Kaç tane vardı ki böyle karanlıkta
kalayım, karanlık benim hevesim değildir ki. Karanlık beni alı koyar mı
başkasının elinde. İnsan unutmaktan ibarettir, insan karanlıkta kaldığını da
unutur. İnsan aydınlığını kendi eliyle de karartır. Kelimeler insan gönenci için
noksan olabilir, hep noksan kalınca gün de kendiliğinden çekilir. Buna
yaşlılıkta denebilir. Yaşlanınca çevremizden daha da soğuruz, inceliğimizi
kaybederiz, inceliğimizi kaybettikçe, huzurumuzu da kaybederiz. Bir keresinde
böyle olmuştu, tatlı sözler, evet öyle derdi şarkıdaki tatlı sözler
kendiliğinden kayboldu, zaten yoktu. Nobran kişinin başka türlü oluşması
olasılık dahilinde değildir. Latinler buna gusto da derler, tümce bir gustodur.
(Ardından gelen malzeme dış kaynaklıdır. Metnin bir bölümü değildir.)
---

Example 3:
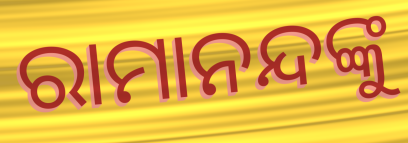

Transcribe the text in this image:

ରାମାନନ୍ଦଙ୍କୁ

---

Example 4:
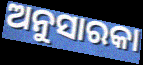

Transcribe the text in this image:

ଅନୁସାରକା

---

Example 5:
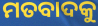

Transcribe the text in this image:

ମତବାଦକୁ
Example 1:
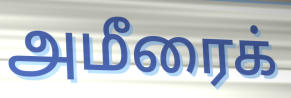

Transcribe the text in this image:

அமீரைக்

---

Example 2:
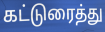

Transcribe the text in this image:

கட்டுரைத்து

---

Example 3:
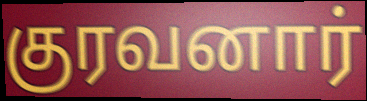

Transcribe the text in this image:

குரவனார்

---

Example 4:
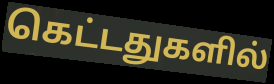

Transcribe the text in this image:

கெட்டதுகளில்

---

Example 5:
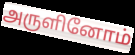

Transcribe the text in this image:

அருளினோம்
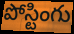
పోస్టింగు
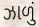
ઝાળું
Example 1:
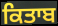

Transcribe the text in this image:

ਕਿਤਾਬ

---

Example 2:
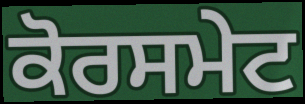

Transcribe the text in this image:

ਕੋਰਸਮੇਟ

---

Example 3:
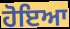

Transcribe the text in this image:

ਹੋਇਆ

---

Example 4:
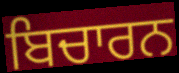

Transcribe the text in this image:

ਬਿਚਾਰਨ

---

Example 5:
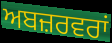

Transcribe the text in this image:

ਅਬਜ਼ਰਵਰਾਂ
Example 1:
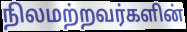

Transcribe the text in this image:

நிலமற்றவர்களின்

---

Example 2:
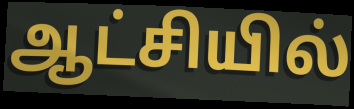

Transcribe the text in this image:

ஆட்சியில்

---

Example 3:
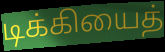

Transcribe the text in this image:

டிக்கியைத்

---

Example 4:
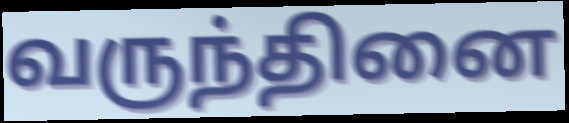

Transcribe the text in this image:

வருந்தினை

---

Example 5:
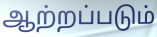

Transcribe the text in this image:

ஆற்றப்படும்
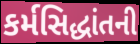
કર્મસિદ્ધાંતની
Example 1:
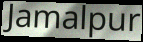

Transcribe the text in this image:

Jamalpur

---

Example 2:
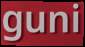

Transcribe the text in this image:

guni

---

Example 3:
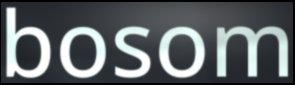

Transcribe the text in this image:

bosom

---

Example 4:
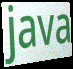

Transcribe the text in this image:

java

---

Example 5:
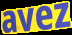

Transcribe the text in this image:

avez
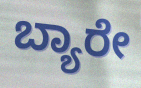
ಬ್ಯಾರೇ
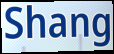
Shang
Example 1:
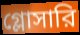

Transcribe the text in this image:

গ্লোসারি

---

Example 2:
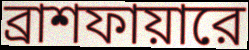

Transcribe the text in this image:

ব্রাশফায়ারে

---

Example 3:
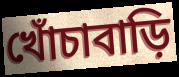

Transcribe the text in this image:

খোঁচাবাড়ি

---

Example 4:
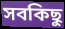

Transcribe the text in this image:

সবকিছু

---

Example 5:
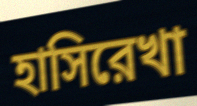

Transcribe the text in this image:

হাসিরেখা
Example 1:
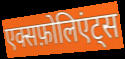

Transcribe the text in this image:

एक्सफ़ोलिएंट्स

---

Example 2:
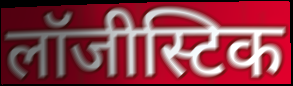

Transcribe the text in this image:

लॉजीस्टिक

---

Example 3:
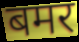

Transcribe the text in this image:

बमर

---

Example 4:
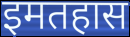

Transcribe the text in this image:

इमतहास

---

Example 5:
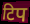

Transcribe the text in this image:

टिप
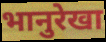
भानुरेखा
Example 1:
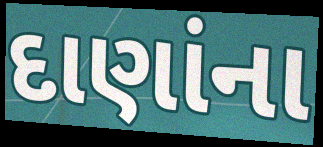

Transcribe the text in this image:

દાણાંના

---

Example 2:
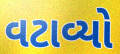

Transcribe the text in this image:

વટાવ્યો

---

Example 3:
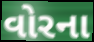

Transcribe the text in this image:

વોરના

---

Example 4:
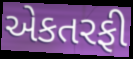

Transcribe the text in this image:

એકતરફી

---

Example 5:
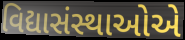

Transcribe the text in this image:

વિદ્યાસંસ્થાઓએ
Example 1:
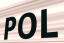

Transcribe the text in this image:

POL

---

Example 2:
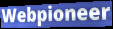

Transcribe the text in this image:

Webpioneer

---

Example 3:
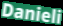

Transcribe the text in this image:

Danieli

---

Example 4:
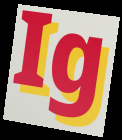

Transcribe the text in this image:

Ig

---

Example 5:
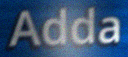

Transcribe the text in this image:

Adda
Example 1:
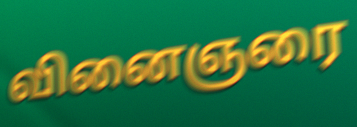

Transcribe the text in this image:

வினைஞரை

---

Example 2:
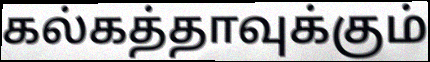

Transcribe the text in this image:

கல்கத்தாவுக்கும்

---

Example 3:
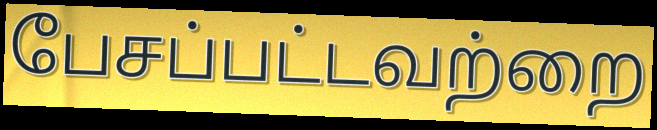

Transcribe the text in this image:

பேசப்பட்டவற்றை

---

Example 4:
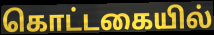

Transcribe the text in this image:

கொட்டகையில்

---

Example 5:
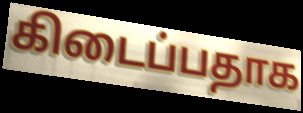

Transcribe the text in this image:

கிடைப்பதாக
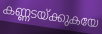
കണ്ണടയ്ക്കുകയേ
Bana Türkçe dahi bu tümcelerden söylenmedi. Kaç taneydi varın siz hesap edin, ne
denli çokmuşum buna siz karar verin. Kelimelerimi kendim buldum sonunda
gencecikken, kimse de olmayan kelimelerim vardı…
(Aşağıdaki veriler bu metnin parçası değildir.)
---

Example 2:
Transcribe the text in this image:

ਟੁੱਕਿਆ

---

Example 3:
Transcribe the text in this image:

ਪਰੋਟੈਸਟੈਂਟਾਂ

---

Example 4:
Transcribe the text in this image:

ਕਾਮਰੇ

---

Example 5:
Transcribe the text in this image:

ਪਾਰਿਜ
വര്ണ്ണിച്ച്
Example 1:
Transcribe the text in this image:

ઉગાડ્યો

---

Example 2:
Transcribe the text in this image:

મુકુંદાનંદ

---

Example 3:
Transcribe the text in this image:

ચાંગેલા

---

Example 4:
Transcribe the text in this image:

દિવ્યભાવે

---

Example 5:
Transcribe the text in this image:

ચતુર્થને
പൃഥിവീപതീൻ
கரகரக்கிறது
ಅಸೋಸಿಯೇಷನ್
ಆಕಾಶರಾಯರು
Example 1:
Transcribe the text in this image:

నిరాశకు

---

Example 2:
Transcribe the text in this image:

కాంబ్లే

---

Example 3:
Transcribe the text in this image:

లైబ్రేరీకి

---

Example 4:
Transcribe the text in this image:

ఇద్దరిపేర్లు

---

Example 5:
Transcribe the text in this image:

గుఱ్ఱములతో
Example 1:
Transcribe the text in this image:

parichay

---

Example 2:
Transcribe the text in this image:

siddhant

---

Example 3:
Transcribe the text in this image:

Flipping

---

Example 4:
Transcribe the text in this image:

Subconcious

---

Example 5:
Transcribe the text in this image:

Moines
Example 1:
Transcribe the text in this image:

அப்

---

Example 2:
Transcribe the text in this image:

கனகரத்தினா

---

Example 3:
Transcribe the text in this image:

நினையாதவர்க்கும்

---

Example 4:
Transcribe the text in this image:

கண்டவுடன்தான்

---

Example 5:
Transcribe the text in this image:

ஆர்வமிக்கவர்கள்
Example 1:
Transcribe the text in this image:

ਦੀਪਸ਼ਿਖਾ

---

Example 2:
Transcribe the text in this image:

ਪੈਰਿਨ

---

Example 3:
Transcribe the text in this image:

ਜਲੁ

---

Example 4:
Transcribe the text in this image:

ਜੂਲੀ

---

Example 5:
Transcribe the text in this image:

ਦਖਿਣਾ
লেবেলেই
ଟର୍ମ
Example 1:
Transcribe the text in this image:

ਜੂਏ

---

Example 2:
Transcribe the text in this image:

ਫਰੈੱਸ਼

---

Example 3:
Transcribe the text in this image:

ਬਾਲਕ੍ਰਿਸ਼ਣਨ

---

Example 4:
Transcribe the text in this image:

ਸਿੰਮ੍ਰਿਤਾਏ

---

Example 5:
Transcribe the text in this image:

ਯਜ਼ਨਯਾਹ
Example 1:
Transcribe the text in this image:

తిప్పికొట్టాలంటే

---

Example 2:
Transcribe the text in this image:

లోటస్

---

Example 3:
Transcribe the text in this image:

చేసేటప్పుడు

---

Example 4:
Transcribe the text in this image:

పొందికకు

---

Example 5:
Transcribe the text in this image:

Bana benzeyen fakat benden daha
huzurlu olduğunu düşündüğüm benzerlerim de vardı, en çok onlara imrendim. O
huzuru nasıl buldular bir türlü usum buna inanamadı, altının külçesi kadardı
onlardaki benzerlik, simyadaki altını bulmuştu onlar, taa Süleyman’la. Omuz
omuza dursalar da bu noksanlığı altınla ölçerlerdi. Bunların yoldaşları da hep
birbirlerine benzerdi, hep beraber devinir, hep beraber başlarını sallarlar, hep
beraber kendilerine benzetmeye çalışırlardı çevrelerini. Bense belki en çok bir
Mecnun kadar bile olabilirim, onu bile beceremem, şans yıldızım yok, bir
Davut’da yok yanımda, olsa da zaten beni sürerdi büyük olasılıkla, ilk sürgünde
ben istemiştim ondan bilgeliği çünkü. Nereye baksam inancım kör kalır, yalnız
tümcelerim var. Yalnız yazı! Bana söylenmeyen kelimelerim var dedim ya, işte
bana bu tümcelerle varmayınca kimse, yapayalnız kaldığımı daha çok bilirdim.
Yazmasam da olurdu esasında, ben daha çok buğday tarlalarından etkilendim, ne
güzeldin dünya, sürgün değilim, düşünmeden görebilir miyim? Kimse bana bilgelik
vermezdi bilirdim. Oysa gençliğimde bunları çok istedim, en bilge ben olmak
istedim. En iyi ben olmak istedim. Gençliğim nasıl da sürgündü, sürgün müydüm
sahiden, saflık nedir şimdiki yaşlarımda. Sürgün olmak nasıl olur akranlarım
kim, sürgünde değiliz aslında. Bitmezdi yine de kimsenin sürgünü. Oysa bu
topraklarda doğdum, bu toprakların ocağından, en içeriden geldim. Ah annem, bir
o vardır… Hiçbir yakarı beni anlamazdı, yalnız ruhum değildi, yalnız, yapayalnız
bırakandı beni, kalpten gelen hangi tümce, gelmezdi beklenen. Bir tamburum olsa,
nota noksan, gelen başkası, inleyen nağmeler mi! Neden devletli değilim, neden
uykum noksan! Adalet noksan. Bilirdim, eşitliğin olduğu yerde de adalet olmaz,
oysa külçe altın kadar herkes. Güvencem yok ki güleyim. Umudum yok ki gideyim.
Eski topraklar nedir?
Dip Not:MC Anday'a en içten saygılarımla.